As part of a prospective study of the cerebrovascular effects of head injury, 54 moderate and severely injured patients underwent 184 133Xe-cerebral blood flow (CBF) studies to determine the relationship between the period of maximum blood flow and outcome. The lowest blood flows were observed on the day of injury (Day 0) and the highest CBFs were documented on postinjury Days 1 to 5. Patients were divided into three groups based on CBF values obtained during this period of maximum flow: Group 1 (seven patients), CBF less than 33 ml/100 g/minute on all determinations; Group 2 (13 patients), CBF both less than and greater than or equal to 33 ml/100 g/minute; and Group 3 (34 patients), CBF greater than or equal to 33 ml/100 g/minute on all measurements. For Groups 1, 2, and 3, mean CBF during Days 1 to 5 postinjury was 25.7 ± 4, 36.5 ± 4.2, and 49.4 ± 9.3 ml/100 g/minute, respectively, and PaCO2 at the time of the CBF study was 31.4 ± 6, 32.7 ± 2.9, and 33.4 ± 4.7 mm Hg, respectively.

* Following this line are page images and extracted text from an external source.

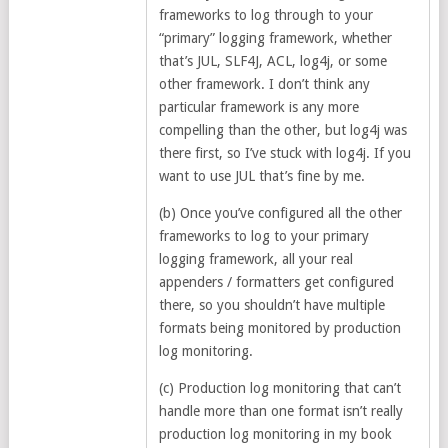
frameworks to log through to your
“primary” logging framework, whether
that’s JUL, SLF4J, ACL, log4j, or some
other framework. I don’t think any
particular framework is any more
compelling than the other, but log4j was
there first, so I’ve stuck with log4j. If you
want to use JUL that’s fine by me.
(b) Once you’ve configured all the other
frameworks to log to your primary
logging framework, all your real
appenders / formatters get configured
there, so you shouldn’t have multiple
formats being monitored by production
log monitoring.
(c) Production log monitoring that can’t
handle more than one format isn’t really
production log monitoring in my book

There were significant differences across Groups 1, 2, and 3 regarding mean age, percentage of individuals younger than 35 years of age (42.9%, 23.1%, and 76.5%, respectively), incidence of patients requiring evacuation of intradural hematomas (57.1%, 38.5%, and 17.6%, respectively) and incidence of abnormal pupils (57.1%, 61.5%, and 32.4%, respectively). Favorable neurological outcome at 6 months postinjury in Groups 1, 2, and 3 was 0%, 46.2%, and 58.8%, respectively (p < 0.05). Further analysis of patients in Group 3 revealed that of 14 with poor outcomes, six had one or more episodes of hyperemia-associated intracranial hypertension (simultaneous CBF > 55 ml/100 g/minute and ICP > 20 mm Hg). These six patients were unique in having the highest CBFs for postinjury Days 1 to 5 (mean 59.8 ml/100 g/minute) and the most severe degree of intracranial hypertension and reduced cerebral perfusion pressure (p < 0.0001).

These results indicate that a phasic elevation in CBF acutely after head injury is a necessary condition for achieving functional recovery. It is postulated that for the majority of patients, this rise in blood flow results from an increase in metabolic demands in the setting of intact vasoreactivity. In a minority of individuals, however, the constellation of supranormal CBF, severe intracranial hypertension, and poor outcome indicates a state of grossly impaired vasoreactivity with uncoupling between blood flow and metabolism.